Last weekend, I heard an incredible message that really struck a chord with me. The speaker, Pastor Pierre Du Plessis, talked about how we are like clay and God is the Master Potter.
Growing up in the church, I heard a number of messages along these lines — i.e. being soft and mold-able in the hands of God. But I’m telling you, this message was pretty earth-shaking. You can listen to it here if you would also like the ground beneath you to shake.
One part in particular that really got to me was this statement: Just when you think you’re a finished product, the Potter destroys the clay and sends it back to the starting point.
Just when you think you’re some “perfect Christian” — serving God, being a pretty decent human being — He’s likely to shake things up. Because the truth is, until we die, we are never a finished product. Every day of life is a day on the spinning wheel of God, the Master Potter.
In pottery terms, a pot may look perfect, but the potter is able to see imperfections and air bubbles in the clay that keep it from being finished. So the potter destroys the seemingly completed product and starts from scratch.
The statement about going back to the “starting point” shook me up because I have experienced that in my own life over the last few years. Three years ago, I was a relatively successful young professional living in a huge city, Houston. I was also been used in a big way in ministry, writing, coaching, and performing in dramas for kids at the biggest church in America. I even got to preach the messages in kids’ church sometimes, and I am far cry from being a pastor!
I didn’t think at the time, “Wow, I’ve arrived! I’m doing so much for God. Yay, me!” But probably, in the back of my head, I was pretty impressed with myself. And yet there were still so many weaknesses and insecurities in my life that still needed to be worked out, even as I was ministering to all of these kids (and I am still a work in progress).
When Devon and I got married, God basically decided to send me back to Square 1. And, ironically enough, He decided to send me back to the place where my walk with Him began as a child — Tulsa. Starting about high school, I resolutely decided that I would move away from Tulsa after college and never move back. And that’s what I did — for about five years. But God decided He wanted this to be the place where He would start our marriage — where He would take me back to a place of repentance and trust. Basically, it felt like He played a board game with my life and I was sent back to the Start.

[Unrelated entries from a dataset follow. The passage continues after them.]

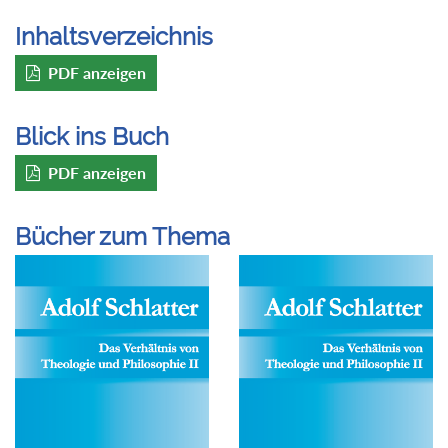
Inhaltsverzeichnis
PDF anzeigen
Blick ins Buch
PDF anzeigen
Bücher zum Thema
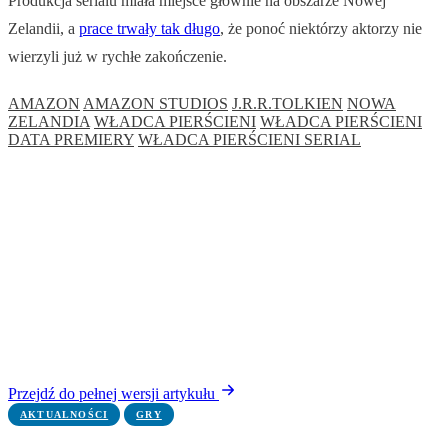
Produkcja serialu miała miejsce głównie na obszarze Nowej
Zelandii, a
prace trwały tak długo
, że ponoć niektórzy aktorzy nie
wierzyli już w rychłe zakończenie.
AMAZON
AMAZON STUDIOS
J.R.R.TOLKIEN
NOWA
ZELANDIA
WŁADCA PIERŚCIENI
WŁADCA PIERŚCIENI
DATA PREMIERY
WŁADCA PIERŚCIENI SERIAL
Przejdź do pełnej wersji artykułu
AKTUALNOŚCI
GRY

“It is the loving kindness of the potter that says, ‘Let’s start again,’” Du Plessis says in his message.
It is beyond our feeble human minds to understand why God seemingly makes us start over in life sometimes. Why He takes careers that were thriving in the world’s eyes and gives us careers that are laughable in the world’s eyes. Why He takes us from a place where we are swarming with friends to a place where we have no one to talk to. Why He makes us return to places that we thought we would never have to go back to and see people we never thought we would ever have to face again.
Ultimately, it is because He cares about the finished product of our lives. “By the time the potter touches the clay, He already has a full concept of the finished product,” Du Plessis said.
Sometimes, God brings us back to Square 1. But He’s not up in heaven laughing at our suffering and frustration; He is trying to teach us valuable lessons, and make sure we come out complete this spin around. As long as we stay soft and mold-able in His hands, the Potter will shape our lives into exactly what they were meant to be.